[Data for processing — start]

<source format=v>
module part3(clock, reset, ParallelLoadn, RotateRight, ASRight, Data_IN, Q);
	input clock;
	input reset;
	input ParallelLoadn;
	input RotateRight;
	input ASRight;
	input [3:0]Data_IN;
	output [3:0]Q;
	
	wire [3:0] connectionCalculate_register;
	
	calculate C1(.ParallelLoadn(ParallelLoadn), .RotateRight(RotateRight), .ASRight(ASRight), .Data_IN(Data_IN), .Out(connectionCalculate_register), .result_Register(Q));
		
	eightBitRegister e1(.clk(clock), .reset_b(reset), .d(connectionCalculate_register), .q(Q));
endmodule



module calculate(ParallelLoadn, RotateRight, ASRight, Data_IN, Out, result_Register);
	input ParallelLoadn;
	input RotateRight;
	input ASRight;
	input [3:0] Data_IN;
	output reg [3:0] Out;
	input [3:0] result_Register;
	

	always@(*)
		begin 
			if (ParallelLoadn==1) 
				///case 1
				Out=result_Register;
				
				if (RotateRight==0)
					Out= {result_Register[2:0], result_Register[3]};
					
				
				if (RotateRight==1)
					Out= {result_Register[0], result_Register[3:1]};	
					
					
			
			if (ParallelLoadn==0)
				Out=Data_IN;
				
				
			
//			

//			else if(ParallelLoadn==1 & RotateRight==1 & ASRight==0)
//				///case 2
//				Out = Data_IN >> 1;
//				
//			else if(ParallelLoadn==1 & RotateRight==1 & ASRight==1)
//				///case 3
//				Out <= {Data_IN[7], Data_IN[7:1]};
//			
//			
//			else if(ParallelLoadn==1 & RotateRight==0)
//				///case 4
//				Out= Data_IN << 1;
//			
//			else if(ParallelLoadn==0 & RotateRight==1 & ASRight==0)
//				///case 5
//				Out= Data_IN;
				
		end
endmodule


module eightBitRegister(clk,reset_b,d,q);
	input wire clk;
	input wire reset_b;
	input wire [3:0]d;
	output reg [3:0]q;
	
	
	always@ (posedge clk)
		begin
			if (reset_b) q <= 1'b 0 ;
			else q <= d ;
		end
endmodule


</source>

[Data for processing — finish]
[Data for processing — start]

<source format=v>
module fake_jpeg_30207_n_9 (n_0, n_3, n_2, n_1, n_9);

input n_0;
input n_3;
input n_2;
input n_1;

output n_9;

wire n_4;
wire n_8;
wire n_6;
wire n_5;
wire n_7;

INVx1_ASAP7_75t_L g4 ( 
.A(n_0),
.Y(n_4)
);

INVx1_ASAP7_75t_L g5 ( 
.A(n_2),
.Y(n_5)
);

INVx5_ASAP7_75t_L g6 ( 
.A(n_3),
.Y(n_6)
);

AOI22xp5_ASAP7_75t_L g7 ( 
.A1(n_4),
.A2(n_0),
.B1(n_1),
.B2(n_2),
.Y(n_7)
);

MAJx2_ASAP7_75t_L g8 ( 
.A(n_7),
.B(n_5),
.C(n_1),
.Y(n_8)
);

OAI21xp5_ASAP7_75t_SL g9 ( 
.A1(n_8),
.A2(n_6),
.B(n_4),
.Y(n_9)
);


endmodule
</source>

[Data for processing — finish]

From the records above, report the count of lines containing "RotateRight" and nothing more.

● **Response**
11